As I use a CRT monitor (ViewSonic P225f 21") there is not much calibration to be done. I use Ps-CS3 but calibrate to gamma 2,5 with Ps7-Adobe-Gamma and the www.aim-dtp.net calibration chart.
My monitor (with Ps-CS3 proof colors on) match my prints exact. So there is no calibraion problems. The blue blacks are just as blue on the monitor (with proof colors on) as on the prints.
I think Gamma 1,5 works OK for me. Gamma was lower some years ago.
Before "the PC boom". But I have always used PC.
You are seriously ignorant of many of the basics of color management.
1. CRT monitors are the least reliable color devices. Not only do they have the most unit-to-unit variation, but they gradually change their color characteristics over time as the phosphors age.
2. You are NOT calibrating a monitor unless you measure the colors it produces with a hardware device, such as a colorimeter, or better yet, a spectrophotometer. If you believe otherwise, you are seriously deluding yourself.
3. The fact that one particular pair of monitor and printer profiles happen to give a good color match is meaningless. In a properly color-managed environment, ALL monitor and printer profile combinations will give good color match results. The fact that some profiles match and others don't is a giant red flag that you're doing something wrong.

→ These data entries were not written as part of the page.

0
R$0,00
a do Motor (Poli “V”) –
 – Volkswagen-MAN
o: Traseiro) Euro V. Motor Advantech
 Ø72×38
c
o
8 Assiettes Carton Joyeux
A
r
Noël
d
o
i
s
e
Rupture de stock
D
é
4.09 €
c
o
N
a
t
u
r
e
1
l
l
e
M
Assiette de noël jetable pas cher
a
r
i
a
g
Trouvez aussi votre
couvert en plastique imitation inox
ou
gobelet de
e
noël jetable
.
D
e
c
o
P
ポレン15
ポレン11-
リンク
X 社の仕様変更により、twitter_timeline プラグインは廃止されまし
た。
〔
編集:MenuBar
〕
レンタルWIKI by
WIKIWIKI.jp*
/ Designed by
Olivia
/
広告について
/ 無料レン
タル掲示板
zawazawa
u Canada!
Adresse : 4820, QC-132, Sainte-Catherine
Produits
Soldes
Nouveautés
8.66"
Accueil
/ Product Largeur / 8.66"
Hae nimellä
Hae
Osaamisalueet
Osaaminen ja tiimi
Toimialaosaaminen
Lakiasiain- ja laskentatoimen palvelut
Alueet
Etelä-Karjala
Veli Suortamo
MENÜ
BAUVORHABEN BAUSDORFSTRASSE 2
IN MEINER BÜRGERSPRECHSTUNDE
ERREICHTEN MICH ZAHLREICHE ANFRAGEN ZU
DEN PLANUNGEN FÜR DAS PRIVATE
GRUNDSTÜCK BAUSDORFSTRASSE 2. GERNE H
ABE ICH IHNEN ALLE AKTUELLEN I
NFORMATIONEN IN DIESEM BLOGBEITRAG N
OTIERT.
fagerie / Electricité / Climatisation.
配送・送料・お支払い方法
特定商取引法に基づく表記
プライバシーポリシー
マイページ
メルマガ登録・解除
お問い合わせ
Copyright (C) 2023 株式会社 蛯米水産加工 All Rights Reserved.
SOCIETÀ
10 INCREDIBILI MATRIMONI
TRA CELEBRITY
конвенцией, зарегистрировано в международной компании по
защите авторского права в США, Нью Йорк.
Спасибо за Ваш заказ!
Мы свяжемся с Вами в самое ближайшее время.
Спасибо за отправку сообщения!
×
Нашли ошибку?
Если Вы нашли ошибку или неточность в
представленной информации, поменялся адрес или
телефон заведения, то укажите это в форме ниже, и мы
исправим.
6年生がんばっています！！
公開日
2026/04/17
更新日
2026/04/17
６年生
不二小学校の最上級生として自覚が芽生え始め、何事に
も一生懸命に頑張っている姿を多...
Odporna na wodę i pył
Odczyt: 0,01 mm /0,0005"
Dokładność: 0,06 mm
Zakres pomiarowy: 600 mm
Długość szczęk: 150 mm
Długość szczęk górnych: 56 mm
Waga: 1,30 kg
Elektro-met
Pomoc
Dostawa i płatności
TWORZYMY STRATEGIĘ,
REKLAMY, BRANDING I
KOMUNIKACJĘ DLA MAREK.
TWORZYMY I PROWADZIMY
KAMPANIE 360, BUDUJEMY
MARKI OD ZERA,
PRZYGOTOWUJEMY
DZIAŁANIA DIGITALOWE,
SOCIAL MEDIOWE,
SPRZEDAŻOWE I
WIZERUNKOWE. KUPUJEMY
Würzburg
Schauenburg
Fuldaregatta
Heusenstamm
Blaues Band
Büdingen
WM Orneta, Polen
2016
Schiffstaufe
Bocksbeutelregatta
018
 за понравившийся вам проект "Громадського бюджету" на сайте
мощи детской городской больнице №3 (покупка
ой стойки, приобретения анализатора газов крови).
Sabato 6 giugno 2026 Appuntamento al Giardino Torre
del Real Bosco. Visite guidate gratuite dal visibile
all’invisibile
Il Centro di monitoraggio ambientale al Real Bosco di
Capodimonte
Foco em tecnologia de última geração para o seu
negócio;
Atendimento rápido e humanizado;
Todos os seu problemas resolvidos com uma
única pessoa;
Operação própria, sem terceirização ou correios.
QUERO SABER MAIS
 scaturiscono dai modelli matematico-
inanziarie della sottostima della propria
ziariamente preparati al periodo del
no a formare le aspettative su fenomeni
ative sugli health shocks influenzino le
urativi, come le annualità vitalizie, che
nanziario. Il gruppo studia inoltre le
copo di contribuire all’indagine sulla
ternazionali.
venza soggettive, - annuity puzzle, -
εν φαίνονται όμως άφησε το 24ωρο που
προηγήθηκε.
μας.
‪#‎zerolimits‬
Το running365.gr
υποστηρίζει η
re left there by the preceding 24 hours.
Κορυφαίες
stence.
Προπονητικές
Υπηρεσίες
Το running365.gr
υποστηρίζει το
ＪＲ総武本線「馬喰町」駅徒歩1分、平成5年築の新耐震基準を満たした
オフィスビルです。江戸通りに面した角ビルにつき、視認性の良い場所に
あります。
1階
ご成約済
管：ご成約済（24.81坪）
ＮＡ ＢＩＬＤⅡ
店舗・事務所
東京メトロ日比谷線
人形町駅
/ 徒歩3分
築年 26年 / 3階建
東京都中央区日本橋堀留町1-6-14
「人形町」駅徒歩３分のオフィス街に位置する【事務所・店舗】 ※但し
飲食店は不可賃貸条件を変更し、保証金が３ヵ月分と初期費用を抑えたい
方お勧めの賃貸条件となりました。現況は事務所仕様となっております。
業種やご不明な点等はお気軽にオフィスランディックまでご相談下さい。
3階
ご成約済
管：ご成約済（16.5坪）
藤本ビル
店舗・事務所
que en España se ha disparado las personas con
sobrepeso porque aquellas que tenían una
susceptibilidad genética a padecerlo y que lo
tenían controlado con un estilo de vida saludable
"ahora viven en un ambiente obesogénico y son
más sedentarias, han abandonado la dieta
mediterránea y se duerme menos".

4. Your usage of non-standard gamma values is ignorant and counter-productive. All current monitors have a native gamma in the vicinity of 2.2. Using display profile gamma values that deviate significantly from the display's native gamma increase the degree to which RGB values are manipulated when being converted from the working profile to the monitor profile. This increases the probability that the profile conversion (necessary for color managed display) will result in posterization and banding of the displayed image. Unless you have measured your display with a spectrophotometer or colorimeter and have found its gamma to deviate from the norm, use gamma 2.2 when calibrating, not 2.7. Using a modified-gamma 1.5 version of Adobe RGB as an editing space just makes the problem worse--the difference between editing profile gamma and monitor profile gamma is even greater. You're shooting yourself in the foot by doing this.